Each line of the records below that holds "three" should be returned.

*** DATA TO USE Section Begins ***

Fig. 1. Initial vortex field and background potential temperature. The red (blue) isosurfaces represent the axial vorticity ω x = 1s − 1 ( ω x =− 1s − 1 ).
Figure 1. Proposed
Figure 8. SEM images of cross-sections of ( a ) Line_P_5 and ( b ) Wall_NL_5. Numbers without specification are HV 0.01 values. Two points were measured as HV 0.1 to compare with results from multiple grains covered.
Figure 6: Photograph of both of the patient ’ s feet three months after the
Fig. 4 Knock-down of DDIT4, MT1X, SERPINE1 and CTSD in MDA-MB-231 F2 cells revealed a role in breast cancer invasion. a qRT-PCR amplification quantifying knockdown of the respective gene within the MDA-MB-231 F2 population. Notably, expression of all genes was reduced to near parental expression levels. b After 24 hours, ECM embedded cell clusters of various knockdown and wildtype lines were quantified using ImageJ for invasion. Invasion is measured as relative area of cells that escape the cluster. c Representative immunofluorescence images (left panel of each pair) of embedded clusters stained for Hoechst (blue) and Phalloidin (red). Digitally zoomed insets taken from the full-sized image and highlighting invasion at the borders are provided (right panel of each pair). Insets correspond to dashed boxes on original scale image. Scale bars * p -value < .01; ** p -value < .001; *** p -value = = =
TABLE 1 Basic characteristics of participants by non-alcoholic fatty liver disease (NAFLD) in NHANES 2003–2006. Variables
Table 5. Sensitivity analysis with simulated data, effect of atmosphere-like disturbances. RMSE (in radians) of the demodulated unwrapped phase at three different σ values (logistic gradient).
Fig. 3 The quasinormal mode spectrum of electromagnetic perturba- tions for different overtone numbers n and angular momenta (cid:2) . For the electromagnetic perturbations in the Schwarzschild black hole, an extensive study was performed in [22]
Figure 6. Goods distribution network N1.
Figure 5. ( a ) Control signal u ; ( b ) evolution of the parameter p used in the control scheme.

*** DATA TO USE Section Ends ***

### SOLVED PROBLEM
Figure 6: Photograph of both of the patient ’ s feet three months after the
Table 5. Sensitivity analysis with simulated data, effect of atmosphere-like disturbances. RMSE (in radians) of the demodulated unwrapped phase at three different σ values (logistic gradient).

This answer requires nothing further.